* [Work item] Copy every entry below verbatim, except for images.

* [Keypoint coordinate data]
....

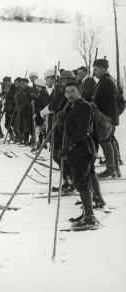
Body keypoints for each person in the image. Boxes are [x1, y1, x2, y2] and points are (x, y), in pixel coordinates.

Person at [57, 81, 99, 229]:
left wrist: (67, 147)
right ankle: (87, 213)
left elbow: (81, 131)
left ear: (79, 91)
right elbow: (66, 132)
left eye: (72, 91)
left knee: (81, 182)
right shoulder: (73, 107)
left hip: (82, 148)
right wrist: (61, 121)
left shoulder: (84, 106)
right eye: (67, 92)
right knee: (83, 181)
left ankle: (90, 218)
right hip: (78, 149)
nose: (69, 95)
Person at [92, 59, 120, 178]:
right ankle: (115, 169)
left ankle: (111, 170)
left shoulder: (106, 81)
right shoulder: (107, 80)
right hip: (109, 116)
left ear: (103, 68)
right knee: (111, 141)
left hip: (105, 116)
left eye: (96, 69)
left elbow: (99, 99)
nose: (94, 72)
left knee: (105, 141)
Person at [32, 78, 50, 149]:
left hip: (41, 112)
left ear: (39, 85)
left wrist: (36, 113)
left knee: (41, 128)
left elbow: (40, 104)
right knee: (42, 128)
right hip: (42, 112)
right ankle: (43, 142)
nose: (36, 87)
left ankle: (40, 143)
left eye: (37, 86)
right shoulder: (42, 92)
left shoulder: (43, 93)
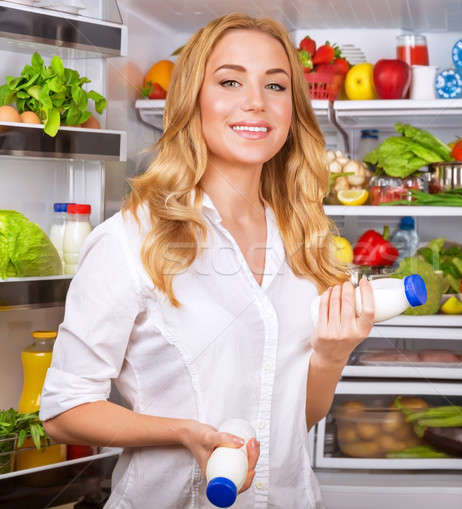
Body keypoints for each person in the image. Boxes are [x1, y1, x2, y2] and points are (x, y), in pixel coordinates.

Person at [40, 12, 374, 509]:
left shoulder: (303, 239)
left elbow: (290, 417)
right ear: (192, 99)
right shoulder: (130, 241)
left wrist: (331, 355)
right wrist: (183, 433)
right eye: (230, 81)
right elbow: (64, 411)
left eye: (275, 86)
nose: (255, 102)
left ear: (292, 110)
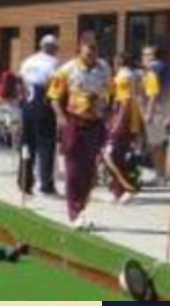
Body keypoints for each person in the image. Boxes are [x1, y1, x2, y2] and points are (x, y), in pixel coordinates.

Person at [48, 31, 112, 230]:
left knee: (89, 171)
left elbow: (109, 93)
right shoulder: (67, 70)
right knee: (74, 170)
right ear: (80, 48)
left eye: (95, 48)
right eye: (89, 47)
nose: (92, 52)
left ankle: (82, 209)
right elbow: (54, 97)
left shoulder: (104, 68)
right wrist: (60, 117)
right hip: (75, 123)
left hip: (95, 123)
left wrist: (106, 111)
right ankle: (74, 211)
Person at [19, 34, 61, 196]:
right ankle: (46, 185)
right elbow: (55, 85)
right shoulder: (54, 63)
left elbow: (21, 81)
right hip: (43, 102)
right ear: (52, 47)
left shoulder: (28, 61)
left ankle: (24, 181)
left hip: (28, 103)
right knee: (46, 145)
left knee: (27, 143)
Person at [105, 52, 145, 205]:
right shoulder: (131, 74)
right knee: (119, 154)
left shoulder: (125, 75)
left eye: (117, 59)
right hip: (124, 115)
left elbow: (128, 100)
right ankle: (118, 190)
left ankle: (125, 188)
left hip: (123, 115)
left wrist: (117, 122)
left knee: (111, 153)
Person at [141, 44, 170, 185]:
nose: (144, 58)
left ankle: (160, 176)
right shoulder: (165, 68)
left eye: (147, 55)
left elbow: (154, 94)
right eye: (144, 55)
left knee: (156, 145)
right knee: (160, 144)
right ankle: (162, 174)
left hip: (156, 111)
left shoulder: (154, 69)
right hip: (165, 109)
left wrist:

....

* [Answer for the task]
Body keypoints for each person in the image. Boxes are [x1, y1, x2, y2] and points are (x, y), in pixel coordinates.

Person at [57, 81, 99, 229]:
left wrist: (67, 147)
right ankle: (87, 213)
left elbow: (81, 131)
left ear: (79, 91)
right elbow: (66, 132)
left eye: (72, 91)
left knee: (81, 182)
right shoulder: (73, 107)
left hip: (82, 148)
right wrist: (61, 121)
left shoulder: (84, 106)
right eye: (67, 92)
right knee: (83, 181)
left ankle: (90, 218)
right hip: (78, 149)
nose: (69, 95)
Person at [92, 59, 120, 178]:
right ankle: (115, 169)
left ankle: (111, 170)
left shoulder: (106, 81)
right shoulder: (107, 80)
right hip: (109, 116)
left ear: (103, 68)
right knee: (111, 141)
left hip: (105, 116)
left eye: (96, 69)
left elbow: (99, 99)
nose: (94, 72)
left knee: (105, 141)
Person at [32, 78, 50, 149]:
left hip: (41, 112)
left ear: (39, 85)
left wrist: (36, 113)
left knee: (41, 128)
left elbow: (40, 104)
right knee: (42, 128)
right hip: (42, 112)
right ankle: (43, 142)
nose: (36, 87)
left ankle: (40, 143)
left eye: (37, 86)
right shoulder: (42, 92)
left shoulder: (43, 93)
Body keypoints for each person in the image. Boxes are [x1, y1, x2, y2] and points are (x, y), in pixel coordinates.

Person at [40, 12, 374, 509]:
left shoulder: (303, 239)
left elbow: (290, 417)
right ear: (192, 99)
right shoulder: (130, 241)
left wrist: (331, 355)
right wrist: (183, 433)
right eye: (230, 81)
right elbow: (64, 411)
left eye: (275, 86)
nose: (255, 102)
left ear: (292, 110)
Body keypoints for each person in the image. Boxes are [x1, y1, x2, y2] and points are (x, y), in pixel coordinates.

Person at [48, 31, 112, 230]:
left knee: (89, 171)
left elbow: (109, 93)
right shoulder: (67, 70)
right knee: (74, 170)
right ear: (80, 48)
left eye: (95, 48)
right eye: (89, 47)
nose: (92, 52)
left ankle: (82, 209)
right elbow: (54, 97)
left shoulder: (104, 68)
right wrist: (60, 117)
right hip: (75, 123)
left hip: (95, 123)
left wrist: (106, 111)
right ankle: (74, 211)
Person at [19, 34, 61, 196]:
right ankle: (46, 185)
right elbow: (55, 85)
right shoulder: (54, 63)
left elbow: (21, 81)
right hip: (43, 102)
right ear: (52, 47)
left shoulder: (28, 61)
left ankle: (24, 181)
left hip: (28, 103)
right knee: (46, 145)
left knee: (27, 143)
Person at [105, 52, 145, 205]:
right shoulder: (131, 74)
right knee: (119, 154)
left shoulder: (125, 75)
left eye: (117, 59)
right hip: (124, 115)
left elbow: (128, 100)
right ankle: (118, 190)
left ankle: (125, 188)
left hip: (123, 115)
left wrist: (117, 122)
left knee: (111, 153)
Person at [141, 44, 170, 185]:
nose: (144, 58)
left ankle: (160, 176)
right shoulder: (165, 68)
left eye: (147, 55)
left elbow: (154, 94)
right eye: (144, 55)
left knee: (156, 145)
right knee: (160, 144)
right ankle: (162, 174)
left hip: (156, 111)
left shoulder: (154, 69)
right hip: (165, 109)
left wrist:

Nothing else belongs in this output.